(Task directions): Among the lines of the records, please find those that contain the word "grada" and copy them.
*** Opening of Material to process ***
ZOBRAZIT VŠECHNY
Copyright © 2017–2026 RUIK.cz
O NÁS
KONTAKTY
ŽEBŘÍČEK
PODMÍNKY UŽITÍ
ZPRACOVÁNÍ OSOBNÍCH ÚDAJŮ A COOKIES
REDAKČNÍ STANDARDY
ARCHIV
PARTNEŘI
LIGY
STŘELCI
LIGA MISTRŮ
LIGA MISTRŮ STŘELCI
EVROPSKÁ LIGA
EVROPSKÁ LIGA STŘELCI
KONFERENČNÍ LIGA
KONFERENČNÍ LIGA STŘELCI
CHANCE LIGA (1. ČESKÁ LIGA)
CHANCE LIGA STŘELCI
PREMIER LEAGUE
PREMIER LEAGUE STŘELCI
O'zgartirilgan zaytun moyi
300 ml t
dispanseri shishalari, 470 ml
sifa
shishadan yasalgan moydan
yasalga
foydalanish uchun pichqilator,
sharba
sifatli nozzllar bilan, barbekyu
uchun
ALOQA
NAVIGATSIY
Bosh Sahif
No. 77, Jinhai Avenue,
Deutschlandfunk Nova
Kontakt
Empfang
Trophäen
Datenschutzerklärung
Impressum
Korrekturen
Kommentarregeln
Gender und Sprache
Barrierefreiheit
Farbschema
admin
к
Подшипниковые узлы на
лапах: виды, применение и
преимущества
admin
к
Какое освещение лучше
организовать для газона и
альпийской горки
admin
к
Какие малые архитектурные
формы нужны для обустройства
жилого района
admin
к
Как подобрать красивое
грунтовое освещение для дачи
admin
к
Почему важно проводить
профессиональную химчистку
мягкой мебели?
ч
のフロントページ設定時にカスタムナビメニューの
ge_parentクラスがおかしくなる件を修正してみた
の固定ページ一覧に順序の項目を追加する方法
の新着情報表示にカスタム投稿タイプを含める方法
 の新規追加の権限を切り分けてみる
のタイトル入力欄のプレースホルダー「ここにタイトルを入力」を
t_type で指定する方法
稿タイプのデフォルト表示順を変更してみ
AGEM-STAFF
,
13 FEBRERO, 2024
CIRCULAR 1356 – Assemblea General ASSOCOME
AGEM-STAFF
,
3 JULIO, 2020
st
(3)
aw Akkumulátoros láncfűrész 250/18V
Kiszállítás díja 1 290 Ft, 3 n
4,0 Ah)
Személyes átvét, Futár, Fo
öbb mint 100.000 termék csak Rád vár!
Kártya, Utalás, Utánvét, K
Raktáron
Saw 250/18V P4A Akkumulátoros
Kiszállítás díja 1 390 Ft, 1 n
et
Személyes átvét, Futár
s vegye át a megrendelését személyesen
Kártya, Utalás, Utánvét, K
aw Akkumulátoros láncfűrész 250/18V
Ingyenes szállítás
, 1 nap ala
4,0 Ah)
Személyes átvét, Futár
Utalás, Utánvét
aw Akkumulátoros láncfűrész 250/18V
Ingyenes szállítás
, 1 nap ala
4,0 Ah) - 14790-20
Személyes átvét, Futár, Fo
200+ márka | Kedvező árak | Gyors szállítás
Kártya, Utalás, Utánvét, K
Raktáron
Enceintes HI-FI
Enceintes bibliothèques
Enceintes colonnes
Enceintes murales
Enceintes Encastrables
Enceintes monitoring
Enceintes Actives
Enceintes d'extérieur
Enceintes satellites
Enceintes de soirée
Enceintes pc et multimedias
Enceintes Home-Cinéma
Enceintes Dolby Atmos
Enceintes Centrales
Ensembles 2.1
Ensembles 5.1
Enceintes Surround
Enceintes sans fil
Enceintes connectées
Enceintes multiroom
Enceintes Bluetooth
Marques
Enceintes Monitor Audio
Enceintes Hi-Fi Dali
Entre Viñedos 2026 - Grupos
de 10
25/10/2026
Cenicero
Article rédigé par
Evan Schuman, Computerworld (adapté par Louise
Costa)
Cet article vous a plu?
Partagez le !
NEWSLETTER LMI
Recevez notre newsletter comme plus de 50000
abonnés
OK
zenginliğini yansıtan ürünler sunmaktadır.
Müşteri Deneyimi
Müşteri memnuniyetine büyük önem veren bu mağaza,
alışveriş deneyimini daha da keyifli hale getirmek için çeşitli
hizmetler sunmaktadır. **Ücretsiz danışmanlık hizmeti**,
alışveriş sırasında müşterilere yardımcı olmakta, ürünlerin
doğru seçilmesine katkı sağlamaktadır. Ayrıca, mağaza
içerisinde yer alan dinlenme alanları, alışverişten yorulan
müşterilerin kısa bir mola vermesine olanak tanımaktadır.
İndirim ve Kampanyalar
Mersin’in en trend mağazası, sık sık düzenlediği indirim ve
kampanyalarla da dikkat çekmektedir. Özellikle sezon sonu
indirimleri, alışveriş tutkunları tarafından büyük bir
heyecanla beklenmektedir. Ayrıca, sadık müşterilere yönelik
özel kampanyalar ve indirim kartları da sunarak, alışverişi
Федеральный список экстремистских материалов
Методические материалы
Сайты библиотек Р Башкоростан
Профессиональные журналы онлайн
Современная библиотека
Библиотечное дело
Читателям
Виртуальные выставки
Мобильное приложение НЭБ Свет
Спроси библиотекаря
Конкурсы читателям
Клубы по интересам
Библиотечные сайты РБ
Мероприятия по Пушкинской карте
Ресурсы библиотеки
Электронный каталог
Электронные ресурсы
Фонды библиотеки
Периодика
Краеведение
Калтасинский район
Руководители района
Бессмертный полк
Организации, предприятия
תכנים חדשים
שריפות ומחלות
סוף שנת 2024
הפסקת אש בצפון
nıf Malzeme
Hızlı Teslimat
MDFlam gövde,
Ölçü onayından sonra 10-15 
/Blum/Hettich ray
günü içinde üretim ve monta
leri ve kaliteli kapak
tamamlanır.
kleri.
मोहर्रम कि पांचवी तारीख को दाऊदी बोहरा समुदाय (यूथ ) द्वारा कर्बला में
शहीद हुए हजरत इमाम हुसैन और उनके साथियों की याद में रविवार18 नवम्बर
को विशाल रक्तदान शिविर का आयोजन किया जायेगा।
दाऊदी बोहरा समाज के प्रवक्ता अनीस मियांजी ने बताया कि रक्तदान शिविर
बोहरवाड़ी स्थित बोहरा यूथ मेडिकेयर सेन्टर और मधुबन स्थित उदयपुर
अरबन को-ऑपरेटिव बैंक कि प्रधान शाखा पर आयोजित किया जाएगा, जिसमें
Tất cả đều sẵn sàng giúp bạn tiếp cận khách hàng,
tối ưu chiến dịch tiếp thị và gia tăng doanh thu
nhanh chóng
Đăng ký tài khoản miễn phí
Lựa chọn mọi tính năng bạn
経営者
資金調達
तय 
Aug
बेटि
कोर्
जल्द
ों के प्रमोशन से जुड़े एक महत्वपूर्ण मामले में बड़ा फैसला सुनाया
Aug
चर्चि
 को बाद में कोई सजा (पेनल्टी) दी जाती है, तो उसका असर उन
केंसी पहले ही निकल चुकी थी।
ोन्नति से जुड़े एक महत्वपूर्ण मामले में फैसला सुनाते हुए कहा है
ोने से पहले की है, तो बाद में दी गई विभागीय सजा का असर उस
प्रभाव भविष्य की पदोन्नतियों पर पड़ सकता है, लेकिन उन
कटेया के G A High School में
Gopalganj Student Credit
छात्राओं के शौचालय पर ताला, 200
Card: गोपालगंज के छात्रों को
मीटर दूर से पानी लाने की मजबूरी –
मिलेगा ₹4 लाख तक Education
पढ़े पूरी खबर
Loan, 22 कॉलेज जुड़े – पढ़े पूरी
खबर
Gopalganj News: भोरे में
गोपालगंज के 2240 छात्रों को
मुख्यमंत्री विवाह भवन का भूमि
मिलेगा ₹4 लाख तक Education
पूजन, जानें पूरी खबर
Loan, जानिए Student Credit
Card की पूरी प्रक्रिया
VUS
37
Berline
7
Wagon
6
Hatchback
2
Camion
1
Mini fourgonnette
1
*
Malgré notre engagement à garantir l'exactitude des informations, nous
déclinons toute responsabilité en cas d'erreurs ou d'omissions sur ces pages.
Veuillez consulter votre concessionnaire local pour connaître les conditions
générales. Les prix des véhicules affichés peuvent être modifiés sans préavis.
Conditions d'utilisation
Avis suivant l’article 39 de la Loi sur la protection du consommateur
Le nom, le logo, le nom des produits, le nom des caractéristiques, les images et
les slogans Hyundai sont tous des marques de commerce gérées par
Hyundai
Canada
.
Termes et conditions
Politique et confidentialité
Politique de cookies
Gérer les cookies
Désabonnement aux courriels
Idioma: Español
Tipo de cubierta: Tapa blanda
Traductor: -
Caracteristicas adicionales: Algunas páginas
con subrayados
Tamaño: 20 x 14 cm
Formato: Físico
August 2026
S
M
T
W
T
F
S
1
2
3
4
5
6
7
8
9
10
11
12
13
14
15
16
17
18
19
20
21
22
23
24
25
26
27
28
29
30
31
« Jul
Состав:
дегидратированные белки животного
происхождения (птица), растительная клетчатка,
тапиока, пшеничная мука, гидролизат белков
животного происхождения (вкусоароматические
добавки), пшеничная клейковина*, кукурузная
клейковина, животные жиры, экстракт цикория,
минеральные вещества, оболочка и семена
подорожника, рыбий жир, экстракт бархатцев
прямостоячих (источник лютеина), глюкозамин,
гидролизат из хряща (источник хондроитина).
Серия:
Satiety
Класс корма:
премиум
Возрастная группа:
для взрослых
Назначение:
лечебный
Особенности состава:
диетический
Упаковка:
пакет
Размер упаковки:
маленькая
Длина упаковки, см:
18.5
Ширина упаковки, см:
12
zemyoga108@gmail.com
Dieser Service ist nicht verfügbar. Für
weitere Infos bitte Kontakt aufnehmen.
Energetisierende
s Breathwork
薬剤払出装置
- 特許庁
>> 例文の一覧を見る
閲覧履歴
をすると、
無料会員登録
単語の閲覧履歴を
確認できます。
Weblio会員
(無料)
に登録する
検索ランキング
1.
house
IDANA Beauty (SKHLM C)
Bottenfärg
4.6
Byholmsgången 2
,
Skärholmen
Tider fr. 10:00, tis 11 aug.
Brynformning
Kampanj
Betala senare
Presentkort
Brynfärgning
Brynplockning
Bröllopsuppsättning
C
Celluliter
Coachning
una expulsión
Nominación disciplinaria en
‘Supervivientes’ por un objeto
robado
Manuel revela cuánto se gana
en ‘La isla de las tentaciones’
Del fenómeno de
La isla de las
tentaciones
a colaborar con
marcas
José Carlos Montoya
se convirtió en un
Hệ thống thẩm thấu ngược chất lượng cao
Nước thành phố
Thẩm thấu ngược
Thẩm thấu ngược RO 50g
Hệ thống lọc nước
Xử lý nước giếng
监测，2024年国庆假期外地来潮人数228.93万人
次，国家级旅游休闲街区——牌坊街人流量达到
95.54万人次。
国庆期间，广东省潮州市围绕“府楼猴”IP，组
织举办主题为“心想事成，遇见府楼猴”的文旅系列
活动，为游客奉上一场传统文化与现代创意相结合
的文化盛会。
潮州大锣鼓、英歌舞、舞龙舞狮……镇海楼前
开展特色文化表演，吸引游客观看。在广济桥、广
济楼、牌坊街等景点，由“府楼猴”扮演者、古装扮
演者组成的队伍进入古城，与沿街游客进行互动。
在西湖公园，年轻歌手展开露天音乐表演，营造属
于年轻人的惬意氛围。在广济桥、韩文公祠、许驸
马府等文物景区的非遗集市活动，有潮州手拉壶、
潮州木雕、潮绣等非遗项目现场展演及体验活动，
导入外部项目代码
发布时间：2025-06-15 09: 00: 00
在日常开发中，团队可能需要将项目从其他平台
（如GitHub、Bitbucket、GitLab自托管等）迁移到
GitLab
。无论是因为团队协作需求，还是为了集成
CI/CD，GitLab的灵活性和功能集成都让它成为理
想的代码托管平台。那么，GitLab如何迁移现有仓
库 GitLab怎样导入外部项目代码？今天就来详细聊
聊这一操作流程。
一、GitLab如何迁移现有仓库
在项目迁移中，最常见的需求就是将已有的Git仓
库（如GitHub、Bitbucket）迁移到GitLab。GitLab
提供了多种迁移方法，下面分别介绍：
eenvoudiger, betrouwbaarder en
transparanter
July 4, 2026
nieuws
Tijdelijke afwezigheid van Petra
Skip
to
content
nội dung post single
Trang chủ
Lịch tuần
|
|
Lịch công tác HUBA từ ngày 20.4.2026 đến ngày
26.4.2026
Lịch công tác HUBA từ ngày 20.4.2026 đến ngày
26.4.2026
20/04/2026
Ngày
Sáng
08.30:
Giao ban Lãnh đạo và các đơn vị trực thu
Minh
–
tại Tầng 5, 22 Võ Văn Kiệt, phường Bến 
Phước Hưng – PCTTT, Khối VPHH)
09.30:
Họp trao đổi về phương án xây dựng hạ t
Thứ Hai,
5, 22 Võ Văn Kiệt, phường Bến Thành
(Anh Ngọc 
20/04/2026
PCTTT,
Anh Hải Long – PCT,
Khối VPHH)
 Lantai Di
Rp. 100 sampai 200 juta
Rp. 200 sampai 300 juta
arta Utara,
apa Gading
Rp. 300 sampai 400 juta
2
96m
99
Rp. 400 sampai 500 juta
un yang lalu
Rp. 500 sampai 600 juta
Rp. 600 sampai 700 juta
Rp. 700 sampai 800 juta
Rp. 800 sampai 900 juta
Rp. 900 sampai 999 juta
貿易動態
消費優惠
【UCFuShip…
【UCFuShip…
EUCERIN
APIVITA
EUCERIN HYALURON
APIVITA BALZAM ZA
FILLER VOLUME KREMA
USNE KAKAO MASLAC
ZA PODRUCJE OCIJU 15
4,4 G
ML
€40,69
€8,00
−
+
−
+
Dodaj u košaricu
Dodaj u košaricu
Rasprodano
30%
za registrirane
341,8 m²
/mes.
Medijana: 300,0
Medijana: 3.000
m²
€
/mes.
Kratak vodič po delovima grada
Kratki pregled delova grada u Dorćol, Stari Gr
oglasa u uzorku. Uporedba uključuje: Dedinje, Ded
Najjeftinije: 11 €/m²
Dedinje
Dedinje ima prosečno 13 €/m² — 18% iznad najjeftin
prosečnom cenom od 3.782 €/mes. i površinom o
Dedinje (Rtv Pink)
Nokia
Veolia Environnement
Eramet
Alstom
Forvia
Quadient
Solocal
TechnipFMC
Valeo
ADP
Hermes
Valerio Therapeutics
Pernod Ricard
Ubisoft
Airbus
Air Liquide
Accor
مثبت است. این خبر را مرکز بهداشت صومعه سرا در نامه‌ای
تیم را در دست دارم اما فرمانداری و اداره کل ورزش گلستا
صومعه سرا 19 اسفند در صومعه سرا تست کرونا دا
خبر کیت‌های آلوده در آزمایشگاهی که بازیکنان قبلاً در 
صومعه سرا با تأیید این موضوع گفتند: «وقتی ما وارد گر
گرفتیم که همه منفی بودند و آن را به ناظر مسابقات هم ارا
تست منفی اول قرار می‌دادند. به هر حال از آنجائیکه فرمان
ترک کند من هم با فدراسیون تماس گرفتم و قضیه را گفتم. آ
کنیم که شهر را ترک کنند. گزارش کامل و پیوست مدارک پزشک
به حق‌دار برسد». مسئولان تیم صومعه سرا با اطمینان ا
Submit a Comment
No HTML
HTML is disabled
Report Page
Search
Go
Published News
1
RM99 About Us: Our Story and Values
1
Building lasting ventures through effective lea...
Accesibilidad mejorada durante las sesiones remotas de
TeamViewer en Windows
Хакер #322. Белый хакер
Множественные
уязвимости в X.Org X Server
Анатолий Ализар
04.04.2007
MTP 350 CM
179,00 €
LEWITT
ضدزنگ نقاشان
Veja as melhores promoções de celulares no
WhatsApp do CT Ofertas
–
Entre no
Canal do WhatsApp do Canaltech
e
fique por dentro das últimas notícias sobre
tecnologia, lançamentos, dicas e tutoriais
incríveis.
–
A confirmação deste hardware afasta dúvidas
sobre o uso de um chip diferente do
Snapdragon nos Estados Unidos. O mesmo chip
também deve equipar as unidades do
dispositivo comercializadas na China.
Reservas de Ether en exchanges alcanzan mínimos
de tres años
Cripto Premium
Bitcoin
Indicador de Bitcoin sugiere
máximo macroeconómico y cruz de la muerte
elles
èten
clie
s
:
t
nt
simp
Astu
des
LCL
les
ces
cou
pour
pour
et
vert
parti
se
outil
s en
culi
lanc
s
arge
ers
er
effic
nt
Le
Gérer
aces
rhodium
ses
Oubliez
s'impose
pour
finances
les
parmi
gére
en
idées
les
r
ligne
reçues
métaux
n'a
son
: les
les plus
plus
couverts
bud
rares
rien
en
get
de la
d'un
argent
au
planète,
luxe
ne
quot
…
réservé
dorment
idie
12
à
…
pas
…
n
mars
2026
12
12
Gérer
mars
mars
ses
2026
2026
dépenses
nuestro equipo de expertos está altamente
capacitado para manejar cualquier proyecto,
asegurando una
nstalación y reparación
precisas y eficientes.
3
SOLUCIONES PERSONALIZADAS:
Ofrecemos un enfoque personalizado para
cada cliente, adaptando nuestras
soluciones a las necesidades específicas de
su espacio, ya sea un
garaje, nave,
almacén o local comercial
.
*** Close of Material to process ***
(Exercise solution):
Kratak vodič po delovima grada
Kratki pregled delova grada u Dorćol, Stari Gr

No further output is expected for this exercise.